In the entries below, find the line containing "pinky tip: (731, 718)". Copy it and all lines after it, exactly, through the end.

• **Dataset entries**
**********

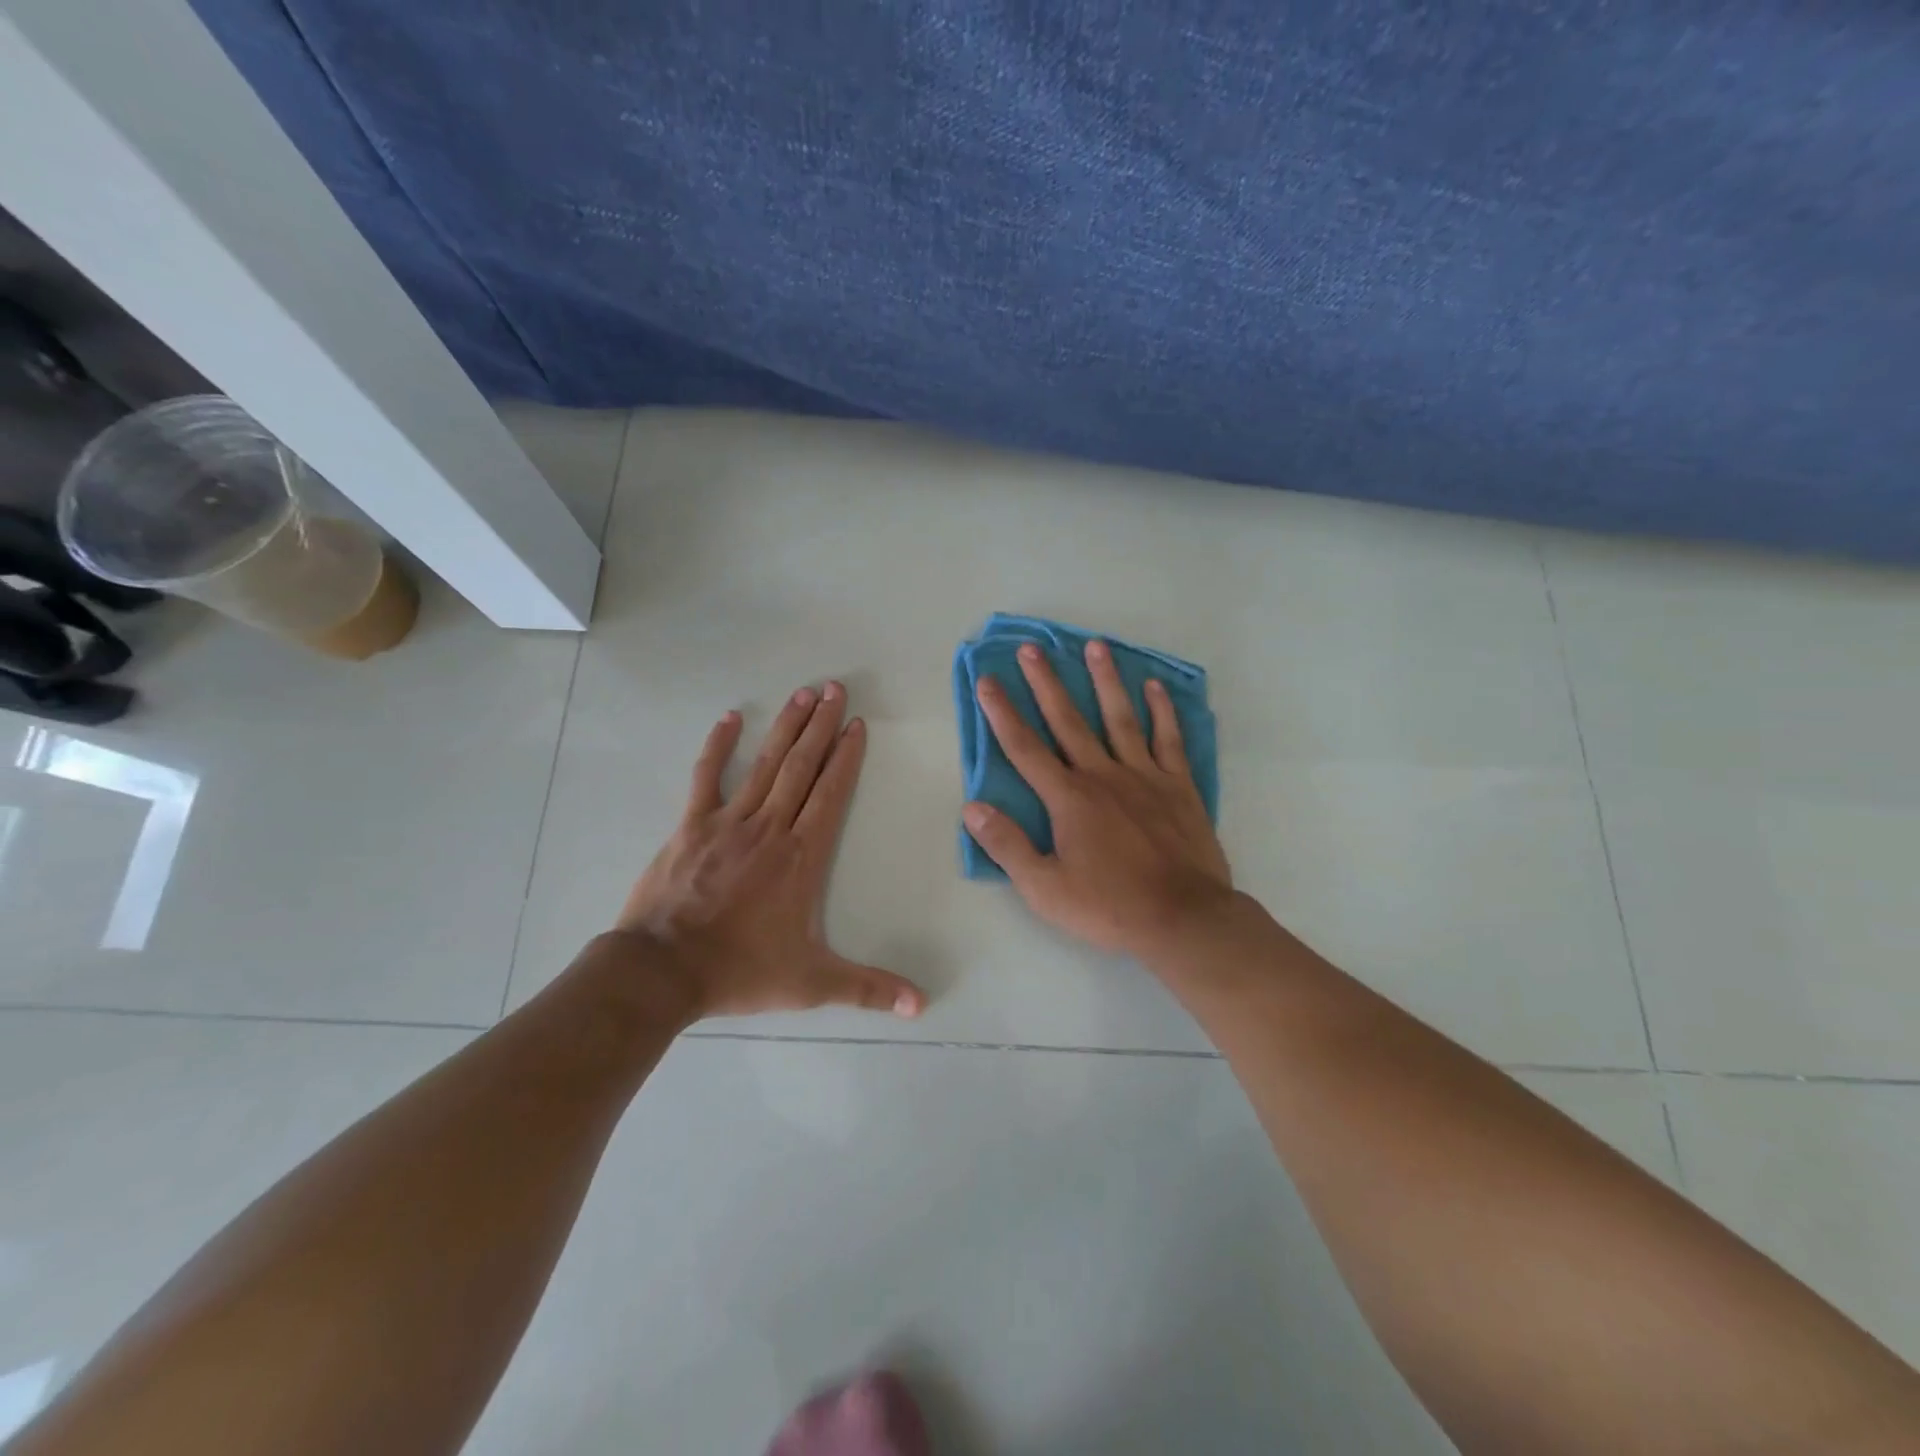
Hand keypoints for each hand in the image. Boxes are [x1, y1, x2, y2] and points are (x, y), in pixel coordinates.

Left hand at [612, 683, 924, 1020]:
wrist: (662, 971)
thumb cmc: (740, 970)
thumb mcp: (812, 983)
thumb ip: (868, 988)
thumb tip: (922, 1005)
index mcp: (801, 856)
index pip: (831, 793)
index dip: (846, 757)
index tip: (856, 724)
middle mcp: (770, 827)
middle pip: (802, 766)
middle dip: (821, 725)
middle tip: (835, 687)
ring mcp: (728, 822)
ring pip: (765, 764)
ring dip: (786, 726)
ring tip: (803, 692)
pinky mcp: (691, 826)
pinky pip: (707, 777)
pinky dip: (719, 746)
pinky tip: (731, 718)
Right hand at [962, 640, 1233, 958]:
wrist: (1183, 918)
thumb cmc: (1109, 906)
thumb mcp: (1044, 888)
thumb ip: (1007, 846)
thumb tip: (972, 808)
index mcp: (1068, 798)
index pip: (1025, 748)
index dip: (1002, 713)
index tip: (987, 681)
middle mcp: (1103, 776)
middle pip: (1068, 721)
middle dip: (1046, 683)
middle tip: (1031, 647)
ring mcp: (1145, 776)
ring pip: (1120, 718)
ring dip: (1105, 681)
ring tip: (1095, 646)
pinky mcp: (1179, 786)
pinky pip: (1168, 740)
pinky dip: (1162, 711)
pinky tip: (1154, 687)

**********

• **Result of the task**
pinky tip: (731, 718)
Right hand at [962, 640, 1233, 958]:
wrist: (1183, 918)
thumb cmc: (1109, 906)
thumb mcp: (1044, 888)
thumb ip: (1007, 846)
thumb tip: (972, 808)
index mcp: (1068, 798)
index pip: (1025, 748)
index dip: (1002, 713)
index tip: (987, 681)
middle mcp: (1103, 776)
middle pip: (1068, 721)
middle dip: (1046, 683)
middle tip: (1031, 647)
ring mcp: (1145, 776)
ring pip: (1120, 718)
ring dip: (1105, 681)
ring tip: (1095, 646)
pinky mcp: (1179, 786)
pinky pip: (1168, 740)
pinky dip: (1162, 711)
pinky tip: (1154, 687)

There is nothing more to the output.